Что означало «одному», осторожный Петин уточнять не решился. Он работал с бешеной энергией, и хотя дела по всем показателям шли, кажется, хорошо, хотя «бросок к коммунизму» снова привлек к строительству всеобщее внимание, к Петину иногда приходило ощущение, что время работает против него.
А тут эти слухи о выздоровлении Литвинова. Он послал на лесной станок Юрия Пшеничного. Тот вез с собой специально выписанный из Старосибирска огромный торт и большое дружеское письмо. Вернувшись, Пшеничный рассказывал, что Старик, хотя внешне выглядел будто бы и неплохо, почти не поднимается со своей завалинки, говорит слабым голосом. За разговором то и дело прикрывал глаза, дремал, жаловался на боли. Пшеничный не рассказал, что, когда они прощались, Старик вдруг так стиснул ему руку, что гость вскрикнул от боли, и ему показалось, или это действительно было так: синие глаза начальника в это мгновение поглядели на него с откровенной насмешкой. Об этом Пшеничный распространяться не стал. Наверное, показалось. Он был из тех благоразумных людей, какие не любят волновать начальство плохими вестями, предоставлял это делать другим.
Как бы там ни было, времени оставалось в обрез, и Петин решил позвонить министру. К моменту, когда соединили его с Москвой, и тон и содержание разговора были обдуманы.
— ...С Федором Григорьевичем надо все-таки решать, — грустным голосом произнес Петин. — Принимаю все меры, — тут он перечислил всё — от вызова столичного медицинского светила до посылки уникального радиоприемника. — Делаю все, что в моих силах, чтобы вернуть его в строй, но... надежд, к сожалению, мало. Поинтересуйтесь у прилетавшего к нам профессора, он говорил: никаких надежд. — В голосе Петина зазвучало волнение. — Мне тяжело, но, как человек, на которого вы временно возложили ответственность за все это гигантское дело, я обязан просить форсировать решение вопроса о начальнике. Скоро перекрытие, самая ответственная пора, а у меня нет даже прав самостоятельно решать большие вопросы...
14
А Федор Григорьевич Литвинов продолжал идти на поправку. Где-то — где именно, средствами медицины трудно установить, но есть основание полагать, что действительно в день приезда Степаниды Емельяновны, — роковое распутье было пройдено, и теперь здоровье возвращалось, хотя нетерпеливому больному казалось, что происходит это «сугубо медленно». И, обгоняя здоровье, к нему возвращались жизнедеятельность и энергия.
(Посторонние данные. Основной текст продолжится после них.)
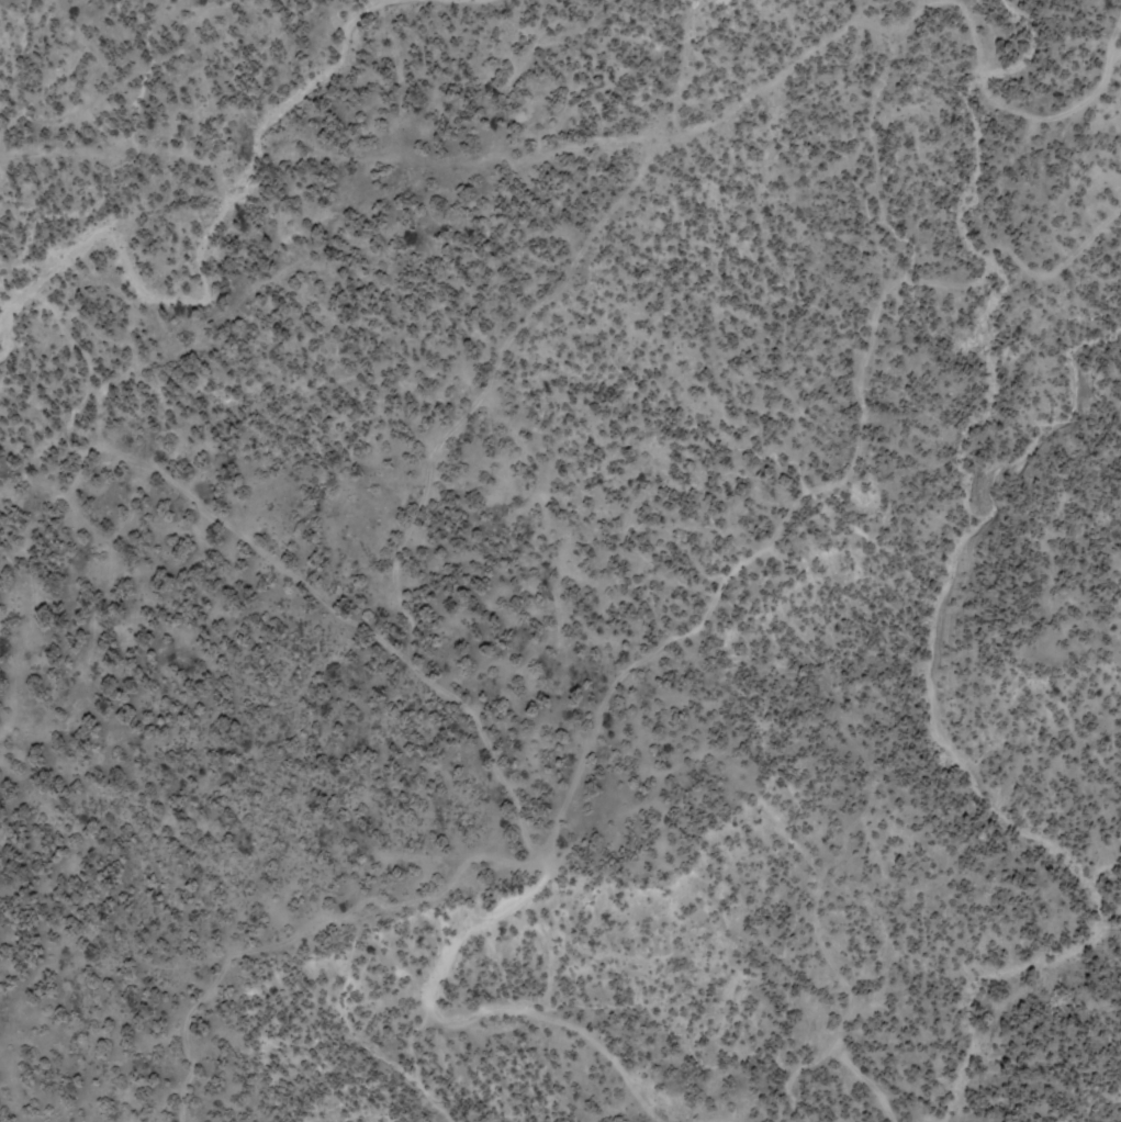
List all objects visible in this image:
road: (901, 28)
road: (274, 87)
road: (1008, 110)
road: (564, 142)
road: (109, 152)
road: (136, 293)
road: (484, 389)
road: (49, 445)
road: (820, 489)
road: (41, 513)
road: (512, 796)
Как только разрешили спускать с койки ноги, он в тот же день оказался у окошка. По его требованию оно было расширено, забрано в раму, отворялось. Чуть свет укутанный в одеяло Литвинов садился возле, открывал, слушал цвиканье красногрудых солидных снегирей, кормившихся на недалекой рябине, жадный, скрипучий крик соек, шумы тайги, тягучие и взволнованные. Слушал голоса, смех, уханье геологов, обтиравшихся утром снегом возле своей палатки, треск костра, на котором в ведре очередной дежурный варил им на завтрак бессменный кулеш. Потом Литвинов выпросил у врача разрешение сидеть на воздухе. Его выводили из жилья, сажали на завалинку. Привалившись к стене, закрыв глаза, он подставлял лицо уже ощутительно пригревавшему солнцу.